Why most people don't understand influencer marketing

One of the most important discussions marketers are still having to have is around the capabilities of influence marketing. It’s a relatively new system, but this is why you mustn’t confuse it with traditional marketing.

To understand the difference between traditional and influencer marketing, let’s consider the evolution of media as influencers have developed over the past ten years.

Influencers were an inevitable side effect of social media, but their contribution to marketing is a young area still being explored by the majority of brands.

Considering how they have come about will help us understand their core features and how these differentiate them from traditional marketing routes.

Previously you could sit in a pub and tell your five closest friends about your views on the new car you just bought; they might even tell a few more people and be influenced by your perspective themselves. They might even trust your recommendation more than all the posters and television adverts as they know you, and they know you had a good judgement of other cars in the past so why would they not trust you now?

But this is small scale word-of-mouth marketing.
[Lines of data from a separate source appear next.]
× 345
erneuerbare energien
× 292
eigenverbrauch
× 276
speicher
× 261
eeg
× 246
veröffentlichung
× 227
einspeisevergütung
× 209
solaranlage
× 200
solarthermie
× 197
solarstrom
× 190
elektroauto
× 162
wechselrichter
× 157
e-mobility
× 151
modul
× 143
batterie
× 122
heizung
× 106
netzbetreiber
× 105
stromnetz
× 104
For brands, this is gold but this was only achievable on a very small scale and it couldn’t be tracked.

But then along came social media...

Much like when TV came along, when social media gained popularity it revolutionised the media world. Instead of media sources being owned and managed by a select few, influenced by their own agendas and information passed through filters to ensure it fit their agenda, media was now in the hands of the public.

All of a sudden anyone could create a website, anyone could create a profile and start sharing their views, opinions and experiences with the world. They could share their opinion of their latest car purchase on these platforms.
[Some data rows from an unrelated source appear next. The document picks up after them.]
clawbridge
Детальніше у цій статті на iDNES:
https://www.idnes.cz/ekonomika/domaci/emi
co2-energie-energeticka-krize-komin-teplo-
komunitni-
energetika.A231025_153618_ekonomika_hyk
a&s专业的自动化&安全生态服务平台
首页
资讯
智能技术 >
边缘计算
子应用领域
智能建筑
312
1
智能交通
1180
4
And those people were growing their audiences. Instead of reaching five mates down the pub, you had a network of over 1000+ people who could see your opinions within a click of a button. Then, you had people following you just because of your views and perspectives on cars. As your following grew, more people would start to find an following, you create more and more content, share more information and all of a sudden, you are the leading online expert for car purchases.

Your opinions hold weight because they are unbiased to the degree that they don’t come from the car manufacturers themselves. Your views aren’t filtered by a few people, you are able to share your own opinions and grow an audience off the back of it.
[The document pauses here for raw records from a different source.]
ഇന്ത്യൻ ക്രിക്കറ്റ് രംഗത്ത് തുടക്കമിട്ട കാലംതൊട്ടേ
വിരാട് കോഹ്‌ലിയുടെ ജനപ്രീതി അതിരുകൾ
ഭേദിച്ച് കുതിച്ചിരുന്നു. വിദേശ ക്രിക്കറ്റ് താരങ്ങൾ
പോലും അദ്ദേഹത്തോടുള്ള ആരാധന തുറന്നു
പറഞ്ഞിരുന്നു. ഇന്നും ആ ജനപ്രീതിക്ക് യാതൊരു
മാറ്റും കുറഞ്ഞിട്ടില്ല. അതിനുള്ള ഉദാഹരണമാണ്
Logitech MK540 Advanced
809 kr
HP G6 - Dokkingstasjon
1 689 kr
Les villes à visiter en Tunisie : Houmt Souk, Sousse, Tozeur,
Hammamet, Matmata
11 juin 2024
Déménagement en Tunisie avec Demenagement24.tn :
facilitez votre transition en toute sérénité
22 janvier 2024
Thus… you are now an influencer.

Now, why is this important to understand and differentiate from traditional marketing? Well, when you are looking at TV, billboard, any other OOH, radio, direct mail and other traditional routes, you are looking at media space. You are purchasing a much more straightforward idea - you buy ten billboards for four weeks around Shoreditch, a number of people will see that and you hope for an uplift in sales off the back of it. This works, it gets your content in front of people and the right creative that appeals to the masses is effective. But… what if you could break down that audience, not just push marketing onto them but serve it via someone they trusted? What if you could target your content according to not just location, but by interest, age, gender and other demographics.

When purchasing influencer media space, you are not just buying a media space. You are paying someone for an honest review of your product or service, you are paying for their content creation skills and for access to their specific audience. You are able to customise according to much more specific niches and gain their audience’s trust and respect through their proxy. You are able to break down your marketing into niche, customisable content pushes that are more effective that one broad push message.

Ideal influencer strategies work with influencers at the strategy stage right through to the tracking sales and re-engagement stage of any campaigns. Think of them as not just a distribution channel but a collaborative element feeding back into your strategy to improve it.

Only a few brands are using influencers in this way. The majority of people approached it as a media space to use as distribution of your messaging. But as the industry matures and we understand more about the nuances of influencers, it’s clear that this media channel sits apart from any other form of marketing. It is not just a media space, it is a holistic strategy that can play so many more roles within your business.